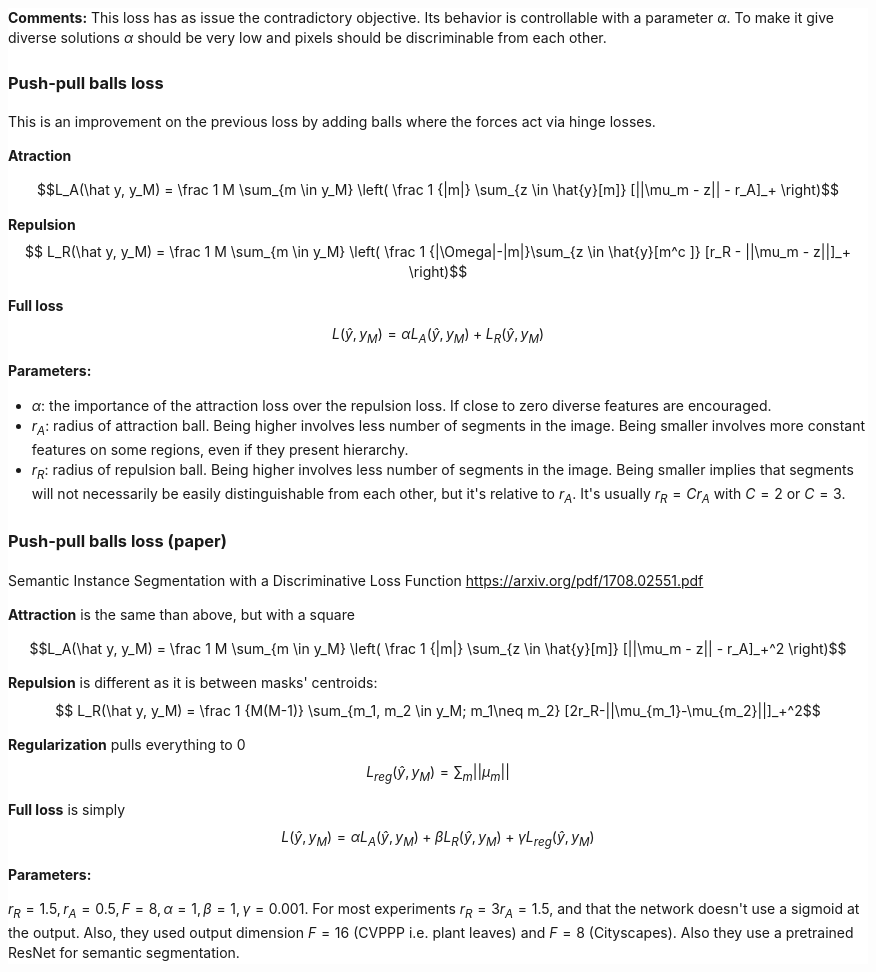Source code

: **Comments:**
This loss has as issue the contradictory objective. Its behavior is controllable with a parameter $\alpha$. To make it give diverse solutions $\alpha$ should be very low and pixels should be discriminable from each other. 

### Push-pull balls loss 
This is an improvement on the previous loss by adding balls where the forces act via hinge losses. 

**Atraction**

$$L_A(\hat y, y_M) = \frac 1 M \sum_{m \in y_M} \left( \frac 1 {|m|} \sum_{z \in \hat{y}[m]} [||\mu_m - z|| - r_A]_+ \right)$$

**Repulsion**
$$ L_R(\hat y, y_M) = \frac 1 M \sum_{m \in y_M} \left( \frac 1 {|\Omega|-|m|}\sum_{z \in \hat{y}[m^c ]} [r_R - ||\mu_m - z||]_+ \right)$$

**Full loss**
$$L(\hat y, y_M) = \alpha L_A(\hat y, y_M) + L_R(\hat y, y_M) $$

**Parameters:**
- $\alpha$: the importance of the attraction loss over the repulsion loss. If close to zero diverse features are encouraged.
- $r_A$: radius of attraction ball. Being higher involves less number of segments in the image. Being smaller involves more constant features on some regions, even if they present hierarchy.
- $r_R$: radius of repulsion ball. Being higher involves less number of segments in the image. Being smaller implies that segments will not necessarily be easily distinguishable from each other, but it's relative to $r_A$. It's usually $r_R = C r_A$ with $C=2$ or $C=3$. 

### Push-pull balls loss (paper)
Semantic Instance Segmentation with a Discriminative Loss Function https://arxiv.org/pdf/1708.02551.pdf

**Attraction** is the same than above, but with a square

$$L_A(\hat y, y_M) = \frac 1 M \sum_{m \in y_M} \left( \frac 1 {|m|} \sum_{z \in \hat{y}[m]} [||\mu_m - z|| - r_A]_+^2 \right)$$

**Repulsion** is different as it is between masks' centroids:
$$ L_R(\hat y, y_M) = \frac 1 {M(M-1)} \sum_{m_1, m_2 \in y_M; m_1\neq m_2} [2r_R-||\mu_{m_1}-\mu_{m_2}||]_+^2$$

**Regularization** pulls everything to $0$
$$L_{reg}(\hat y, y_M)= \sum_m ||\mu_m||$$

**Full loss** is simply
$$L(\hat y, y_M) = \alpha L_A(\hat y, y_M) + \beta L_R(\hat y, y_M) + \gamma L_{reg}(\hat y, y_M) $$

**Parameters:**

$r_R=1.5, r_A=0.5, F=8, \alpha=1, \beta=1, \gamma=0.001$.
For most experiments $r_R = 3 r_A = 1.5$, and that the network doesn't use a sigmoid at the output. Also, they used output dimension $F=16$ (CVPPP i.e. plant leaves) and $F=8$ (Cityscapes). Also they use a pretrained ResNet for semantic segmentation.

····················

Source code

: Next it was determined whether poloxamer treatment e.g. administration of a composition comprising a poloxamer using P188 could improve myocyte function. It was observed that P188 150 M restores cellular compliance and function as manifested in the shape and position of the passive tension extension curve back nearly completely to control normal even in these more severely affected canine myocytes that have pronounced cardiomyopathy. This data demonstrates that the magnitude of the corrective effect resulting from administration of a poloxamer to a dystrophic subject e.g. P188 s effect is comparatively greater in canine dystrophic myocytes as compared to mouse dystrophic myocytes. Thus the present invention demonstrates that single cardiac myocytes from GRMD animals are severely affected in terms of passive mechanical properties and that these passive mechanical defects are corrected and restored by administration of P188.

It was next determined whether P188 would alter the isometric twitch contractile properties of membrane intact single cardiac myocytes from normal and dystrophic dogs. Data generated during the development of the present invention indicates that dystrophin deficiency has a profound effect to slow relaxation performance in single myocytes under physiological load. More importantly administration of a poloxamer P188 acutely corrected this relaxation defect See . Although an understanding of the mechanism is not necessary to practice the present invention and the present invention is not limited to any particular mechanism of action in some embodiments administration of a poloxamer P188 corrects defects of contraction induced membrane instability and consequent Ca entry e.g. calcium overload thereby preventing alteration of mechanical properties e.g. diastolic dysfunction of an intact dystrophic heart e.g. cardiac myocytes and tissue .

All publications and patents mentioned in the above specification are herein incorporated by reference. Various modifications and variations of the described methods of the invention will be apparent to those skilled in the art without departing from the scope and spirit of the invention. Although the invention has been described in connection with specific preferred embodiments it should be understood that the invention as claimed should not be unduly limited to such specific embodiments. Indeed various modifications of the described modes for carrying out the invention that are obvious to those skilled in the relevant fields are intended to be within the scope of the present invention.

····················

* **Aim of the exercise**
Reproduce the data verbatim from the line holding "- r_A]_+ \right)$$" through the line holding "L_R(\hat y, y_M) $$", including both of those lines.

* **Result**
$$L_A(\hat y, y_M) = \frac 1 M \sum_{m \in y_M} \left( \frac 1 {|m|} \sum_{z \in \hat{y}[m]} [||\mu_m - z|| - r_A]_+ \right)$$

**Repulsion**
$$ L_R(\hat y, y_M) = \frac 1 M \sum_{m \in y_M} \left( \frac 1 {|\Omega|-|m|}\sum_{z \in \hat{y}[m^c ]} [r_R - ||\mu_m - z||]_+ \right)$$

**Full loss**
$$L(\hat y, y_M) = \alpha L_A(\hat y, y_M) + L_R(\hat y, y_M) $$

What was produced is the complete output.